#### YOUR ASSIGNMENT
Read through the lines below for the string "outside" and copy each one that has it.
[Start of section]
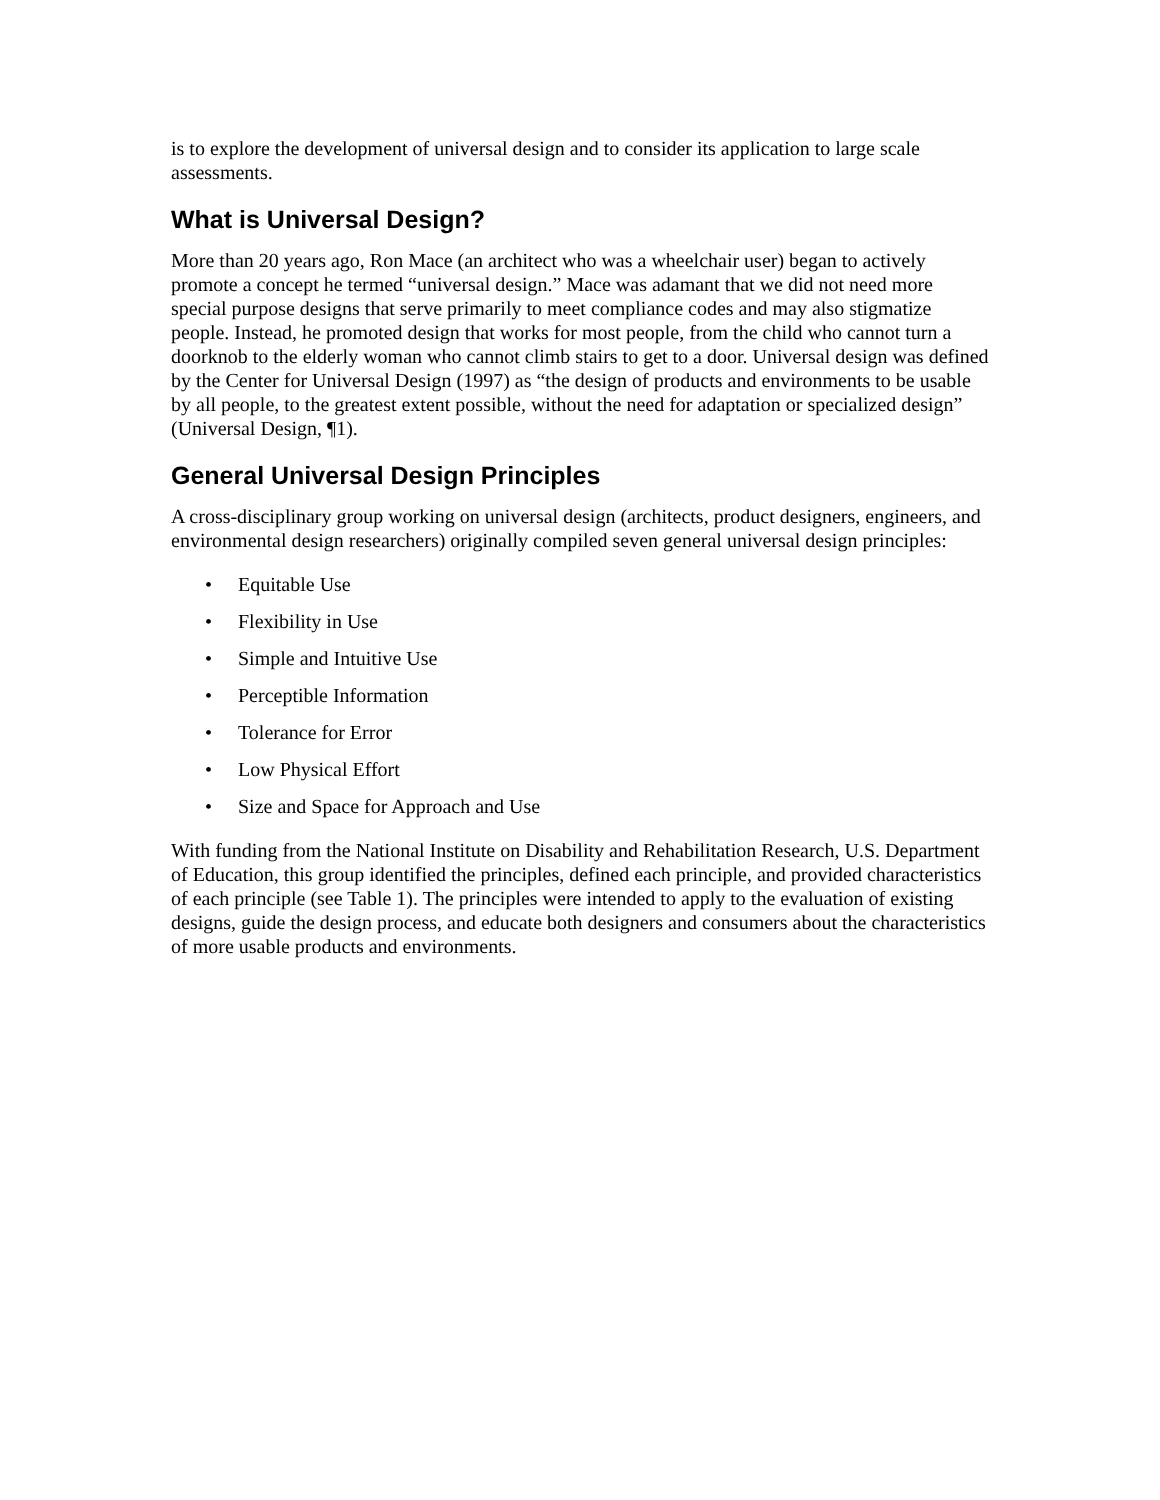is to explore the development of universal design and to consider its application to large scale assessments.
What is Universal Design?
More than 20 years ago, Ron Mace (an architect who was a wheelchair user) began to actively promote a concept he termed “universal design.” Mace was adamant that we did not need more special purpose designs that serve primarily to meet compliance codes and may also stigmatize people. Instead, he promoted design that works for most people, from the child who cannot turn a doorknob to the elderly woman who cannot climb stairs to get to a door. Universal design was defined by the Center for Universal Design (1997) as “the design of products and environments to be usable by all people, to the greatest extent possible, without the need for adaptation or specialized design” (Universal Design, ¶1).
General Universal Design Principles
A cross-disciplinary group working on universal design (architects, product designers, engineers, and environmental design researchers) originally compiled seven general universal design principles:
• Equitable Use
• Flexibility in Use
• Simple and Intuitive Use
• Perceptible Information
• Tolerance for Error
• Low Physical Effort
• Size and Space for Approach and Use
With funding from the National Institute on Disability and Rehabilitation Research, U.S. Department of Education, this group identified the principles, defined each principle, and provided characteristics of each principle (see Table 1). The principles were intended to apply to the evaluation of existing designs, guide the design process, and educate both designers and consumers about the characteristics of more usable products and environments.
[End of section]
[Start of section]
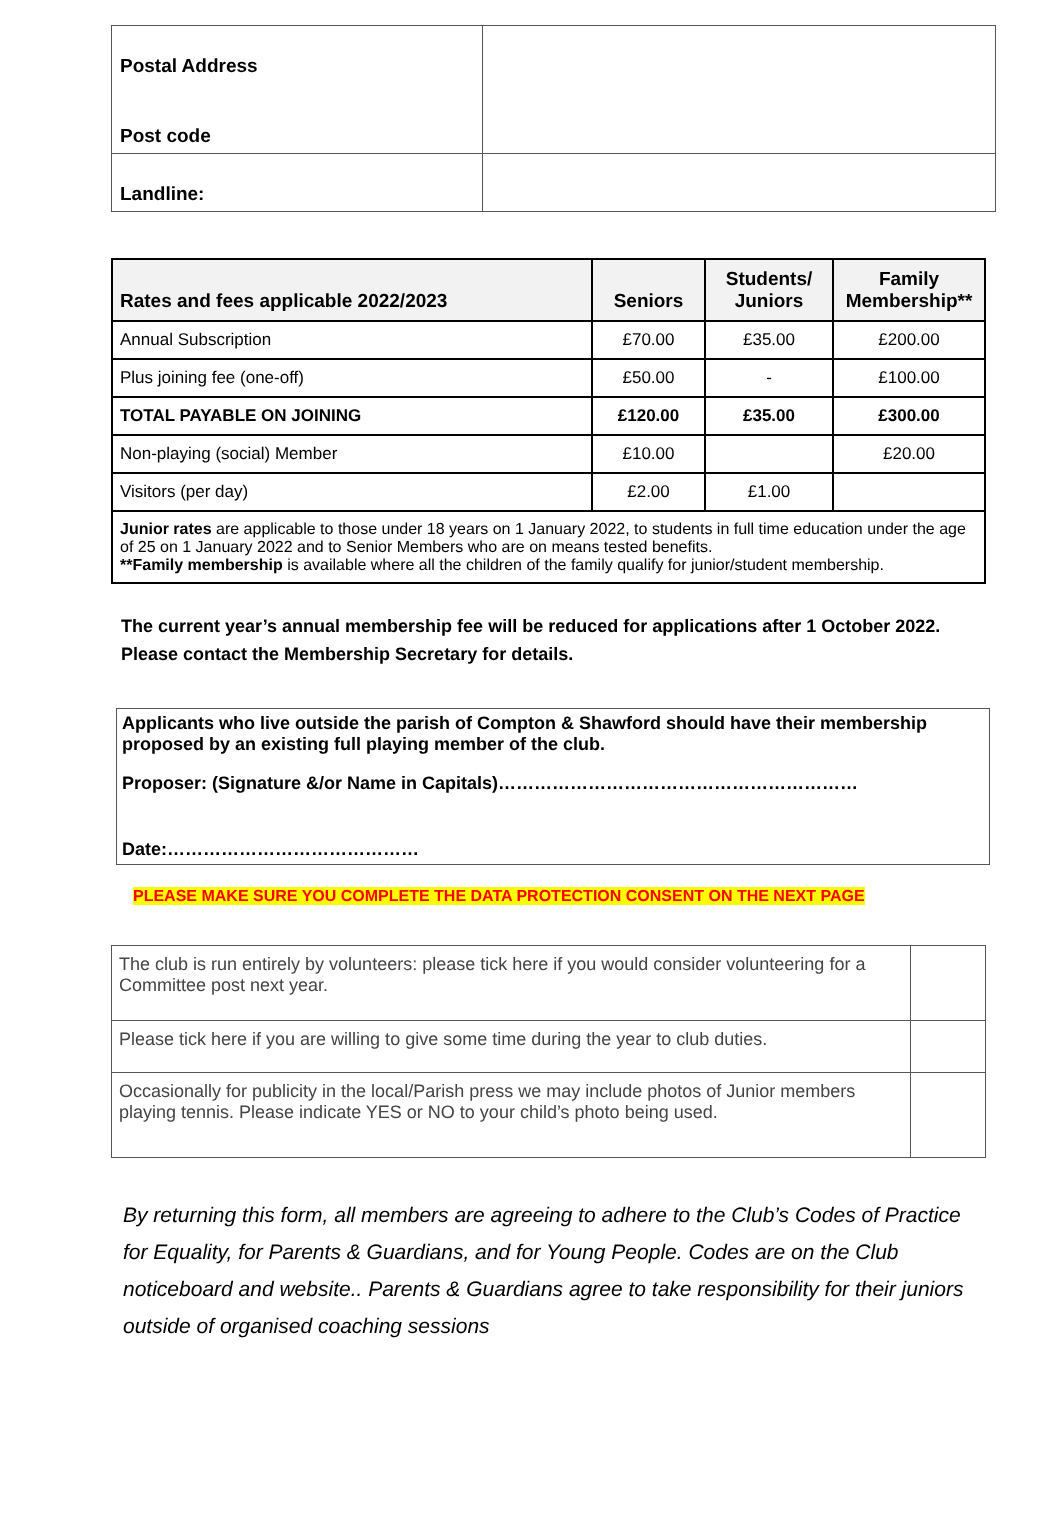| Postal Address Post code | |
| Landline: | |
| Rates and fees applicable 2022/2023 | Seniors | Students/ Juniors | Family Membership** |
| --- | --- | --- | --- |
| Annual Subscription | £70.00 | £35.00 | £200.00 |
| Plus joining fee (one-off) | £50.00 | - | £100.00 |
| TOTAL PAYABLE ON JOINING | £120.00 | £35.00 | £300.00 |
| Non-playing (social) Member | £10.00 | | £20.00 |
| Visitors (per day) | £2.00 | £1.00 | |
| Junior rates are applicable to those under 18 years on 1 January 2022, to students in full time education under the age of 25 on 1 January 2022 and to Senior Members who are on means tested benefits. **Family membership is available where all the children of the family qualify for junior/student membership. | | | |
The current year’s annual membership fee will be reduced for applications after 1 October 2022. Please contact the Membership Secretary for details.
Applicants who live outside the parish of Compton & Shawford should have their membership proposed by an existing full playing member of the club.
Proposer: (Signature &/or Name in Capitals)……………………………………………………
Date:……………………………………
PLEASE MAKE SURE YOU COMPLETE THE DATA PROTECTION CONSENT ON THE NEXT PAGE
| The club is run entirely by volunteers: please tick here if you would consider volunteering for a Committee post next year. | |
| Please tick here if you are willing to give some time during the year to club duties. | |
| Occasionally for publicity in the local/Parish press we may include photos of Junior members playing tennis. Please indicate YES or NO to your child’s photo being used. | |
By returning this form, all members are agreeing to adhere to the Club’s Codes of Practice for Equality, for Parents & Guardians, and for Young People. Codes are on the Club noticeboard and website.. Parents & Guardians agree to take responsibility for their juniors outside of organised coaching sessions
[End of section]
#### SOLUTION TO THE PROBLEM
Applicants who live outside the parish of Compton & Shawford should have their membership proposed by an existing full playing member of the club.
By returning this form, all members are agreeing to adhere to the Club’s Codes of Practice for Equality, for Parents & Guardians, and for Young People. Codes are on the Club noticeboard and website.. Parents & Guardians agree to take responsibility for their juniors outside of organised coaching sessions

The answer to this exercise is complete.